Esses trabalhadores permanecem na terra especificamente durante a safra do café, e há poucas ocorrências de contratação para permaneceram na propriedade. Em geral, voltam para suas cidades de origem e buscam outro tipo de emprego que não o do setor rural. Nas entrevistas, foi possível identificar que os que migram em busca de trabalho acabam por exercer atividade em ramos diversos, desde a construção civil nos centros urbanos, até lavouras de qualquer cultura, se a remuneração for minimamente adequada.

Embora a região do sul de Minas Gerais tenha grande parte da produção de café em pequenas propriedades rurais, existem outras com área entre 100ha e 200ha que necessitam contratação de mão-de-obra para a colheita.

Os trabalhadores que migram para a colheita do café necessitam de hospedagem na fazenda até o final da safra. Embora a legislação permita o desconto de até 20% no salário do trabalhador para o pagamento da moradia (BRASIL, 2002, p. 31), essa prática não é utilizada. Os proprietários disponibilizam alojamentos aos trabalhadores.

Em visita a uma fazenda de média produção de café na cidade de Guapé-MG, foi possível verificar as péssimas condições de alojamento dos trabalhadores de café.

Na pesquisa realizada, foi verificado que as condições básicas de saúde e higiene não eram seguidas.
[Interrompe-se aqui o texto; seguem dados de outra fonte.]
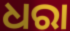
ଧରା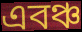
এবঞ্চ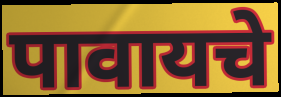
पावायचे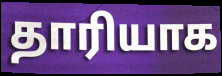
தாரியாகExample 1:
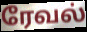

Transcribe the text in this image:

ரேவல்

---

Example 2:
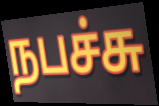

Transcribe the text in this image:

நபச்சு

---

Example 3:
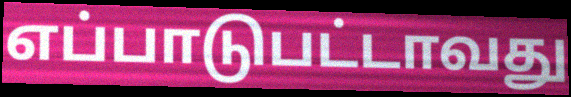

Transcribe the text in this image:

எப்பாடுபட்டாவது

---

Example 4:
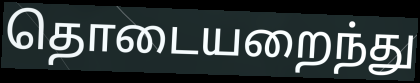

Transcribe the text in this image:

தொடையறைந்து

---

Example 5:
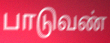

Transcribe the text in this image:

பாடுவண்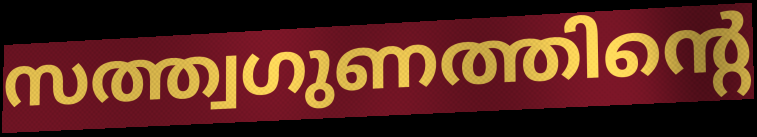
സത്ത്വഗുണത്തിന്റെ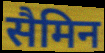
सैमिन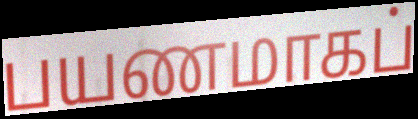
பயணமாகப்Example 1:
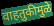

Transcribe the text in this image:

वाहतुकीमुळे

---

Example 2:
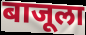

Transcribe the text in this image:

बाजूला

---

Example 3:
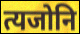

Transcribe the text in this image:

त्यजोनि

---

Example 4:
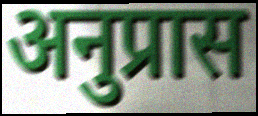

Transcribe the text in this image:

अनुप्रास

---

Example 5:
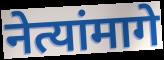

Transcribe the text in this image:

नेत्यांमागे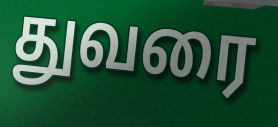
துவரை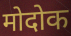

No local não havia luz elétrica, não era disponibilizado nenhum tipo de aquecimento para o banho e não havia mobiliário adequado; os colchões ficavam no chão dos quartos, junto às roupas, sapatos, equipamentos de proteção individual e ferramentas.

O banheiro era único e por não haver vaso sanitário, as condições de higiene eram precárias. Em relação à alimentação, parcela dos alojados pagava a uma ex-colhedora de café, aposentada da função devido a problemas de coluna, para cozinhar para eles; outros, para economizar, preparavam sua própria comida em fogareiros utilizados dentro dos quartos.

Nas Normas de Segurança e Saúde dos Trabalhadores, podemos verificar que existe uma série de recomendações e proibições em relação ao trato com os trabalhadores. Em relação aos alojamentos temos:

“Os alojamentos, separados por sexo, devem atender aos seguintes requisitos mínimos: ● capacidade não superior a 100 empregados; ● as camas individuais ou beliches poderão ser de madeira, alvenaria ou de estrutura metálica, oferecendo perfeita rigidez, com distância mínima de 70 cm entre as camas; ● as paredes construídas de madeira, tijolos ou concreto, devendo ser pintadas, podendo ser utilizadas tintas a base de cal, desde que mantidas limpas e com renovação periódicas de sua pintura; ... ● o alojamento deve possuir rede de iluminação elétrica, com fiação adequadamente dimensionada, com fios cobertos, não permitindo condições que exponham os usuários ao risco de choques elétricos ou curtos circuitos. Nos locais desprovidos de energia elétrica, a iluminação não deverá colocar em risco a saúde e a segurança dos trabalhadores; ... ● não é permitido o uso de fogareiros ou equipamentos similares no interior dos dormitórios; ● as instalações sanitárias dos alojamentos, separadas por sexo, deverão se localizar a uma distância máxima de 50m destes, com gabinetes sanitários de no mínimo 1m2, ter portas que impeçam o devassamento, sendo prevista uma unidade para cada grupo de 20 trabalhadores. Deverão ainda possuir um lavatório e um chuveiro aquecido para cada grupo de 10 trabalhadores; ...” (BRASIL, 2002, p. 48)

Diante do exposto, é possível verificar que não há condições adequadas de hospedagem, alimentação, e muito menos de remuneração.